Taken from the month name July, which comes from Julius, the Roman family name of Caesar.
July as a given name wears its history on its sleeve: the month itself was named in honor of Julius Caesar, the Roman general and statesman, by the Senate following his assassination in 44 BCE. Before that renaming, the month had been called Quintilis — simply "the fifth" — in the old Roman calendar. Caesar's family name, Julia, derived from the gens Julia who claimed descent from Iulus, son of Aeneas and thus a mythic lineage reaching back to the goddess Venus.
To bear the name July is, in a sense, to carry a piece of that imperial mythology into the present. As a personal name, July has been used quietly across Latin America, Eastern Europe, and parts of Africa, often for children born in the month itself — a practice of naming after seasons, months, and natural markers that is ancient and nearly universal. In the anglophone world it is rarer, which lends it a particular freshness.
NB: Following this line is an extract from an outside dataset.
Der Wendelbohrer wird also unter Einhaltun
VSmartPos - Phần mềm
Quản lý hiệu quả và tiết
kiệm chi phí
It appeared memorably in literature and culture as a name for spirited, summer-touched characters, and Miranda July — the American artist, filmmaker, and writer — has made it feel distinctly contemporary and creative. July sits at a crossroads of the classical and the casual. It sounds like a nickname but carries the weight of an emperor's ambition and a civilization's calendar. For a child born into warm weather or bright possibility, it offers a name that feels like sunlight: uncomplicated on the surface, layered with story beneath.